Sick jihadis are being tested for Ebola.

ISIS fighters are being evaluated by the World Health Organization for the deadly virus. WHO is also checking a Mosul hospital 250 miles north of Baghdad for others who may be infected, according to the New York Post.

Mosul has been under ISIS control since June 2014.

However, Iraqi newspaper Al-Sabah reported the fighters do have Ebola and are being treated.

"The Ebola virus could be in any area in the world, including Mosul, where they don't have the measures or techniques to diagnose the virus," ministry spokesman Ahmed Rudaini said. "They are incapable to detect it." 

Though some Iraqi news outlets have confirmed cases of Ebola, the country's health ministry has denied the reports.

"We have no official notification from [the Iraqi government] that it is Ebola," WHO director Christy Feig told Mashable.

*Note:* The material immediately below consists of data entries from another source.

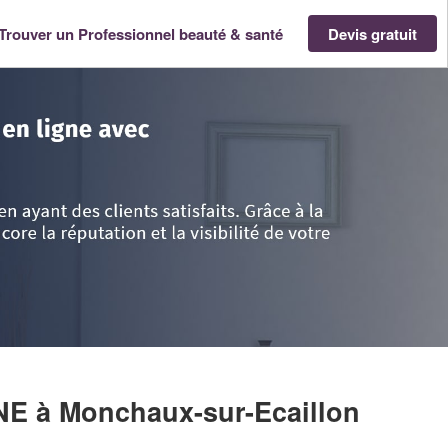
Trouver un Professionnel beauté & santé
Devis gratuit
Pas-de-Calais
>
Nord
>
Monchaux-sur-Ecaillon
>
Entreprise DUPRIEZ CELIN
INE
à Monchaux-sur-Ecaillon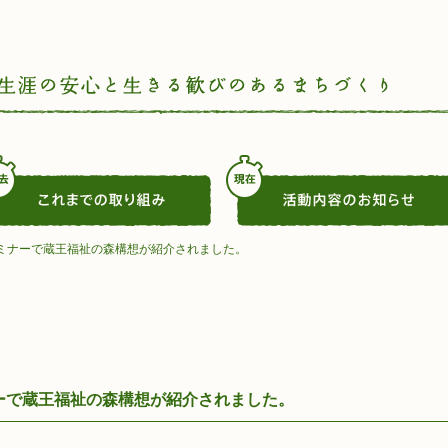
ミナーで蔵王福祉の森構想が紹介されました。
ーで蔵王福祉の森構想が紹介されました。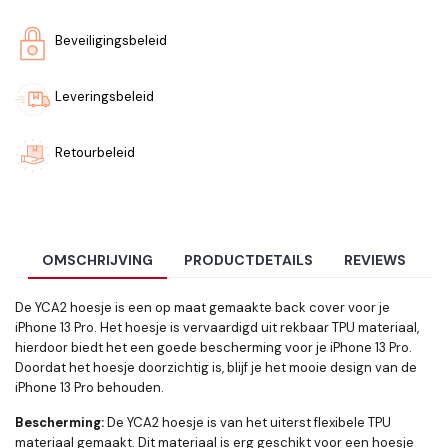
Beveiligingsbeleid
Leveringsbeleid
Retourbeleid
OMSCHRIJVING
PRODUCTDETAILS
REVIEWS
De YCA2 hoesje is een op maat gemaakte back cover voor je
iPhone 13 Pro. Het hoesje is vervaardigd uit rekbaar TPU materiaal,
hierdoor biedt het een goede bescherming voor je iPhone 13 Pro.
Doordat het hoesje doorzichtig is, blijf je het mooie design van de
iPhone 13 Pro behouden.
Bescherming:
De YCA2
hoesje is van het uiterst flexibele TPU
materiaal gemaakt. Dit materiaal is erg geschikt voor een hoesje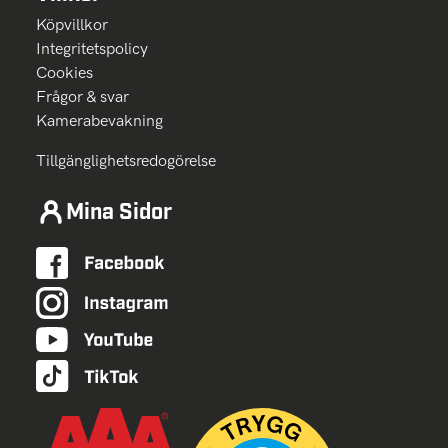
Köpvillkor
Integritetspolicy
Cookies
Frågor & svar
Kamerabevakning
Tillgänglighetsredogörelse
Mina Sidor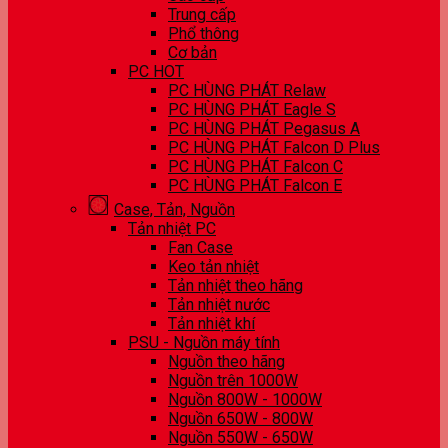
Trung cấp
Phổ thông
Cơ bản
PC HOT
PC HÙNG PHÁT Relaw
PC HÙNG PHÁT Eagle S
PC HÙNG PHÁT Pegasus A
PC HÙNG PHÁT Falcon D Plus
PC HÙNG PHÁT Falcon C
PC HÙNG PHÁT Falcon E
Case, Tản, Nguồn
Tản nhiệt PC
Fan Case
Keo tản nhiệt
Tản nhiệt theo hãng
Tản nhiệt nước
Tản nhiệt khí
PSU - Nguồn máy tính
Nguồn theo hãng
Nguồn trên 1000W
Nguồn 800W - 1000W
Nguồn 650W - 800W
Nguồn 550W - 650W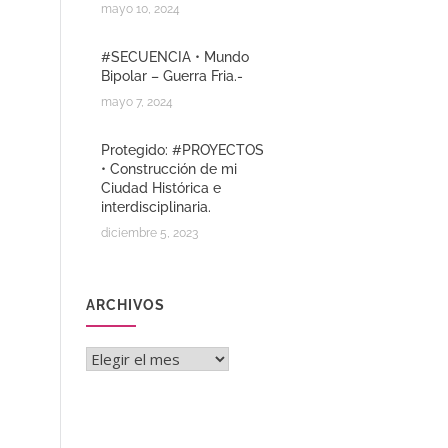
mayo 10, 2024
#SECUENCIA • Mundo
Bipolar – Guerra Fria.-
mayo 7, 2024
Protegido: #PROYECTOS
• Construcción de mi
Ciudad Histórica e
interdisciplinaria.
diciembre 5, 2023
ARCHIVOS
Archivos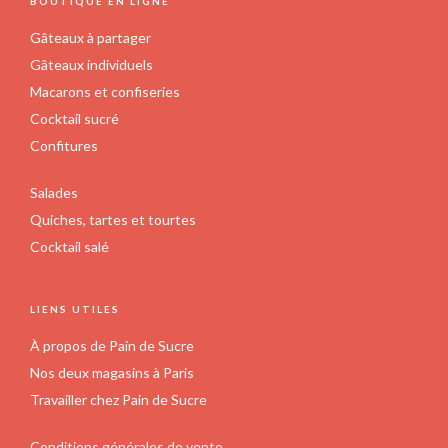
BOUTIQUE EN LIGNE
Gâteaux à partager
Gâteaux individuels
Macarons et confiseries
Cocktail sucré
Confitures
Salades
Quiches, tartes et tourtes
Cocktail salé
LIENS UTILES
À propos de Pain de Sucre
Nos deux magasins à Paris
Travailler chez Pain de Sucre
Conditions générales de vente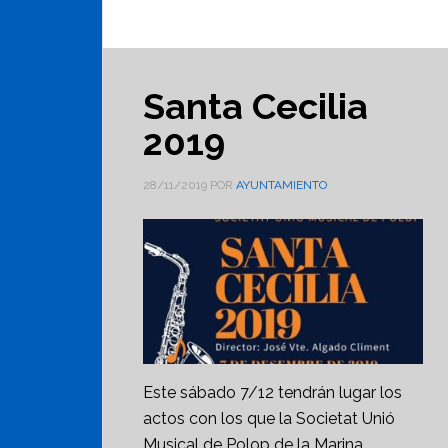
Santa Cecilia
2019
28/11/2019
POR
AYUNTAMIENTO
Este sábado 7/12 tendrán lugar los
actos con los que la Societat Unió
Musical de Polop de la Marina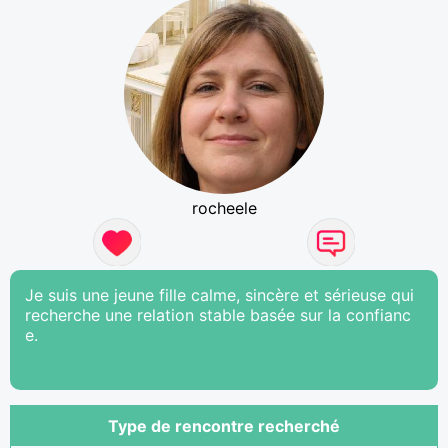
rocheele
Je suis une jeune fille calme, sincère et sérieuse qui
recherche une relation stable basée sur la confianc
e.
Type de rencontre recherché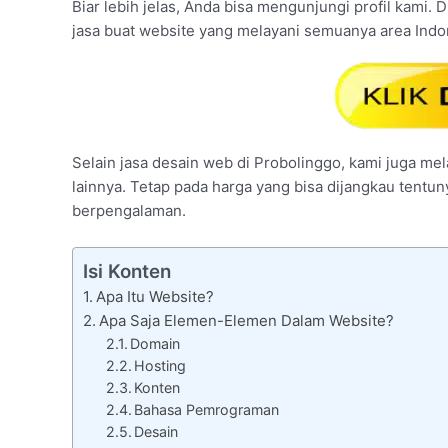
Biar lebih jelas, Anda bisa mengunjungi profil kami. 
jasa buat website yang melayani semuanya area Indo
Selain jasa desain web di Probolinggo, kami juga mel
lainnya. Tetap pada harga yang bisa dijangkau tentu
berpengalaman.
Isi Konten
Apa Itu Website?
Apa Saja Elemen-Elemen Dalam Website?
Domain
Hosting
Konten
Bahasa Pemrograman
Desain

If the ill patients are determined to have Ebola, it would be the first time an ISIS-controlled area has the virus. ISIS does not believe in modern medicine or science, making it a potentially problematic situation.

"U.N. workers have thus far been prohibited from entering ISIS-controlled territory in both Iraq and Syria," said Benjamin T. Decker, an intelligence analyst for Levantine Group. "In this context, the lack of medical infrastructure, supplies and practitioners in the city suggests that the outbreak could quickly lead to further infection of both ISIS fighters and residents of Mosul."

In late December, more than a dozen Centers for Disease Control and Prevention workers were being evaluated for the disease. A sample of the pathogen was taken from one lab to another, and mistakes made by technicians possibly exposed workers, according to the CDC.